**What you need to do:** Only lines holding the word "size" are wanted from the records; copy all of them.

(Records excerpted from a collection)
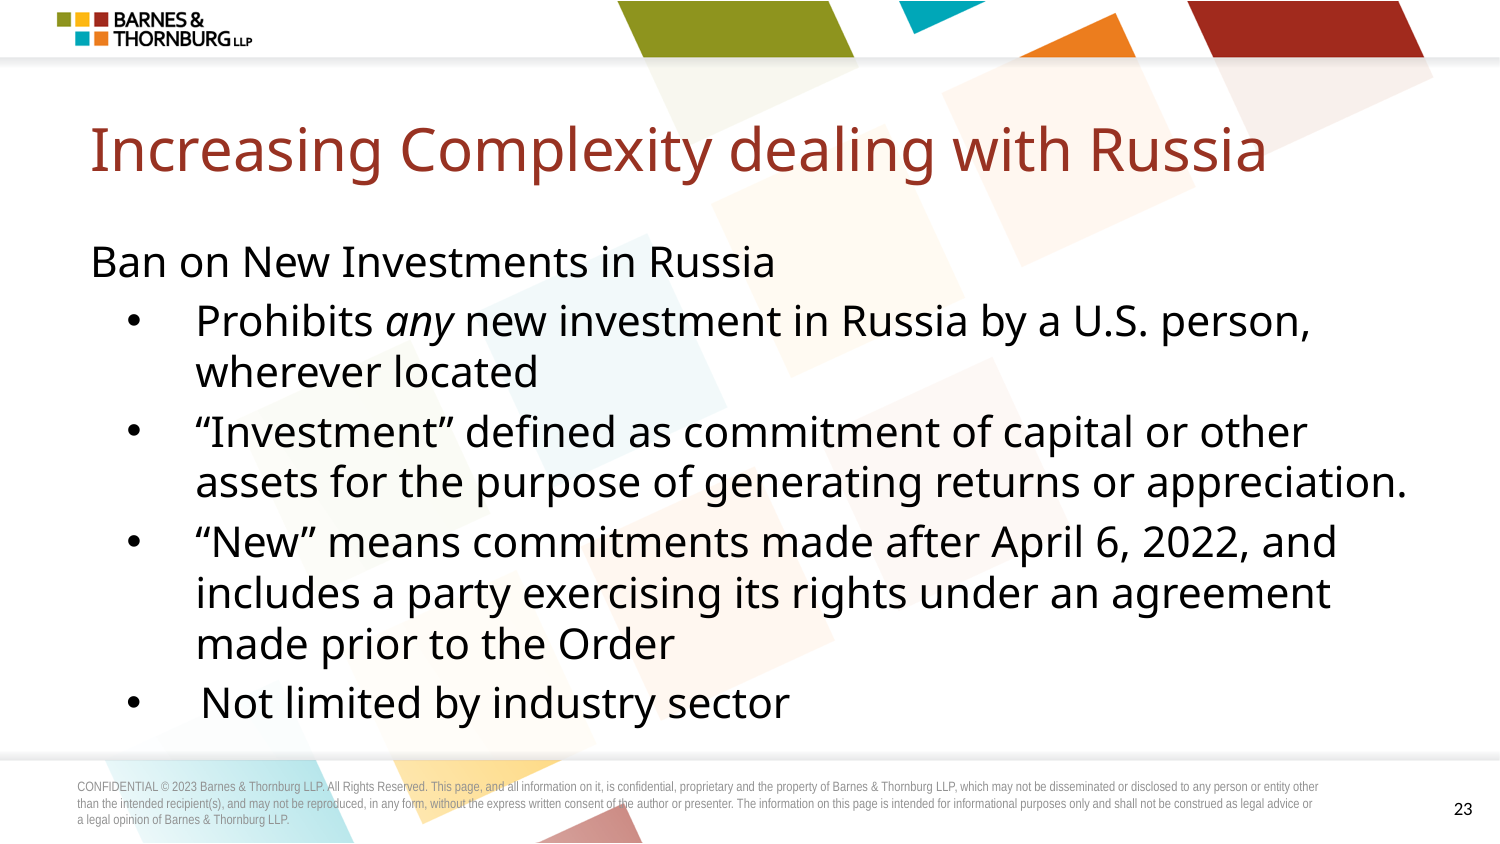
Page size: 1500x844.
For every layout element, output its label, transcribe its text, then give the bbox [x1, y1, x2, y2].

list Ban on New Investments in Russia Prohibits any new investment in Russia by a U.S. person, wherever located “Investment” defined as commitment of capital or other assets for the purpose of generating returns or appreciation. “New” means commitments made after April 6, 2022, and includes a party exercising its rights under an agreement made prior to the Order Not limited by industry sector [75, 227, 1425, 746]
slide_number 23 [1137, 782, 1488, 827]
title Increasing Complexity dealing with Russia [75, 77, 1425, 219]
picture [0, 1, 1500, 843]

* * *

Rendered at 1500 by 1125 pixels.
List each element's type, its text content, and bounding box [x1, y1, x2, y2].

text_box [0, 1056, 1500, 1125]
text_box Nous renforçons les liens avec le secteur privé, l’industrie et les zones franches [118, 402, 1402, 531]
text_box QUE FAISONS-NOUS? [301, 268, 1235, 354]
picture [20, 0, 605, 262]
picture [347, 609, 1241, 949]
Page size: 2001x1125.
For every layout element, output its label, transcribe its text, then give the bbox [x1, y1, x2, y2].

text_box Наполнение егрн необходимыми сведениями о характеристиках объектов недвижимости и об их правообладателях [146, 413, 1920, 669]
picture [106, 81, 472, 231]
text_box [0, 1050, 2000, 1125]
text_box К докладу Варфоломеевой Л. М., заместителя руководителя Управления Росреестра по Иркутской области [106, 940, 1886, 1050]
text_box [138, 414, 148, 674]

**Task result:**
Page size: 1500x844.
Page size: 2001x1125.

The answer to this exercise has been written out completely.